[[ Material shown, beginning ]]

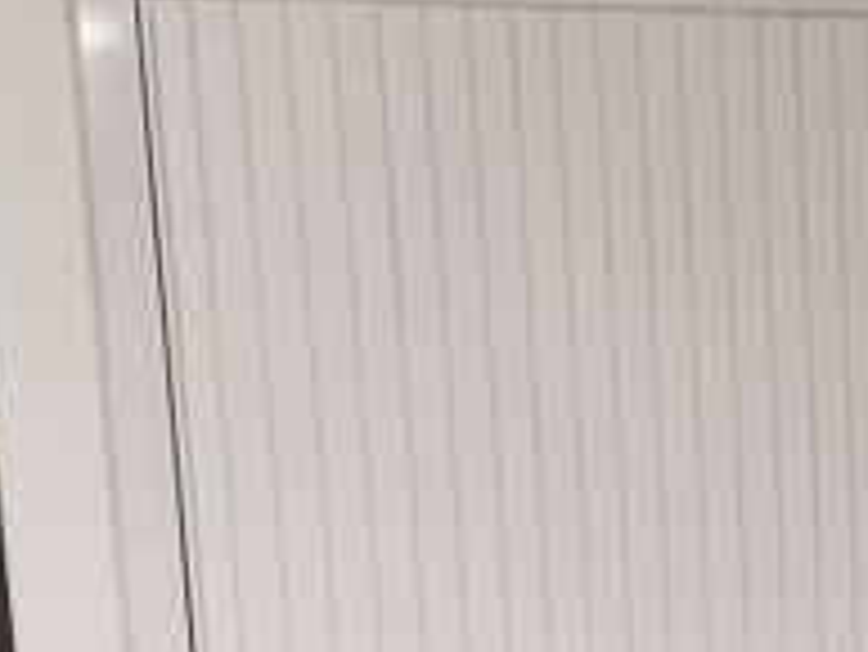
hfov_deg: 26.6
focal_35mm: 67
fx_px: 1681
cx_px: 958
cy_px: 472
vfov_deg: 21.8
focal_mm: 5.56
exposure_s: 1/50
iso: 200
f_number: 1.6
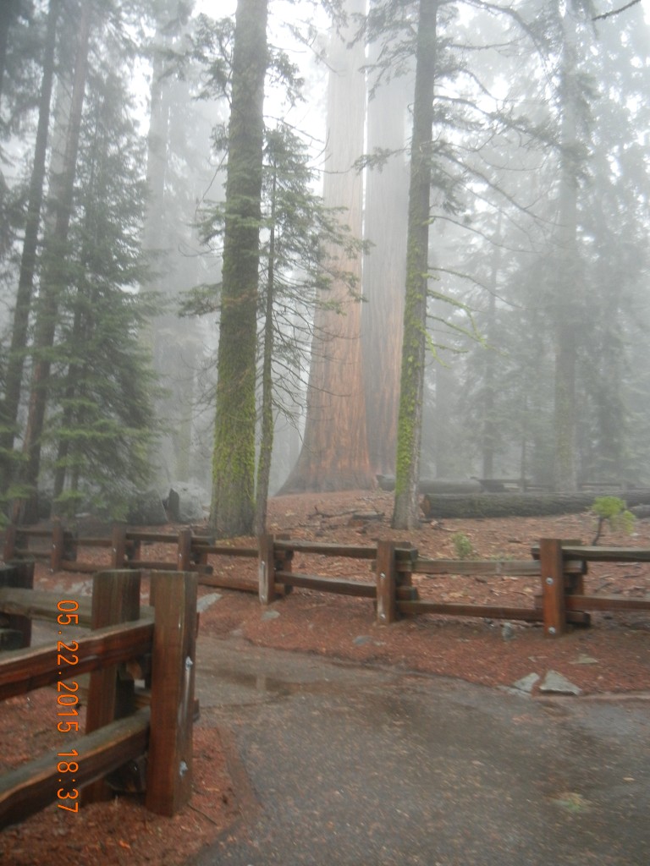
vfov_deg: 60.0
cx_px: 325
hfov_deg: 46.8
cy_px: 433
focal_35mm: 30
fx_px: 751
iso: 393
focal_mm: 5.4
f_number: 3.5
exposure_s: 1/60
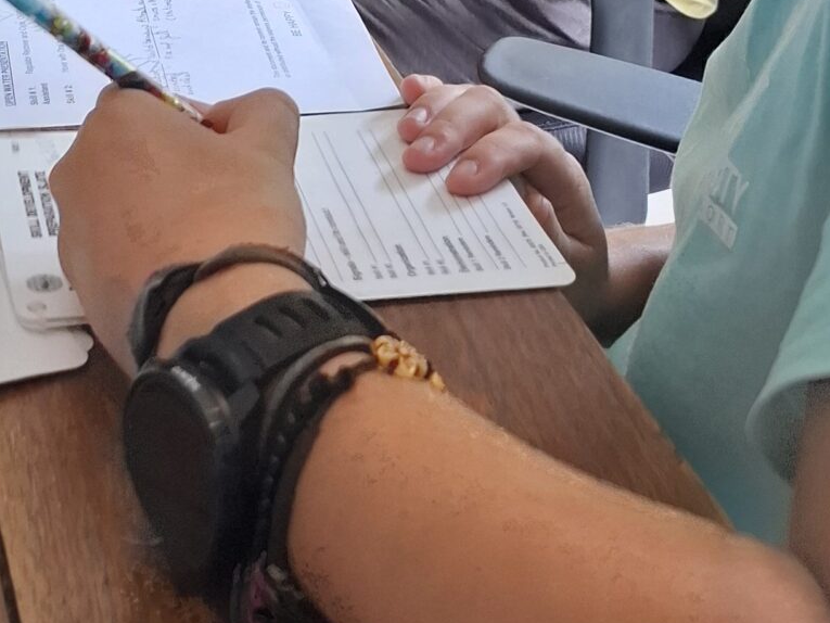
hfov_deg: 25.3
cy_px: 97
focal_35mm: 77
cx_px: 433
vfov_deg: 18.9
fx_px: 1847
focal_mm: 5.54
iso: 200
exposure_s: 1/50
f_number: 1.8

[[ Material shown, end ]]

Goal of the exercise
Set every record down verbatim. No pictures belong in the copy.

Solution below
hfov_deg: 26.6
focal_35mm: 67
fx_px: 1681
cx_px: 958
cy_px: 472
vfov_deg: 21.8
focal_mm: 5.56
exposure_s: 1/50
iso: 200
f_number: 1.6
vfov_deg: 60.0
cx_px: 325
hfov_deg: 46.8
cy_px: 433
focal_35mm: 30
fx_px: 751
iso: 393
focal_mm: 5.4
f_number: 3.5
exposure_s: 1/60
hfov_deg: 25.3
cy_px: 97
focal_35mm: 77
cx_px: 433
vfov_deg: 18.9
fx_px: 1847
focal_mm: 5.54
iso: 200
exposure_s: 1/50
f_number: 1.8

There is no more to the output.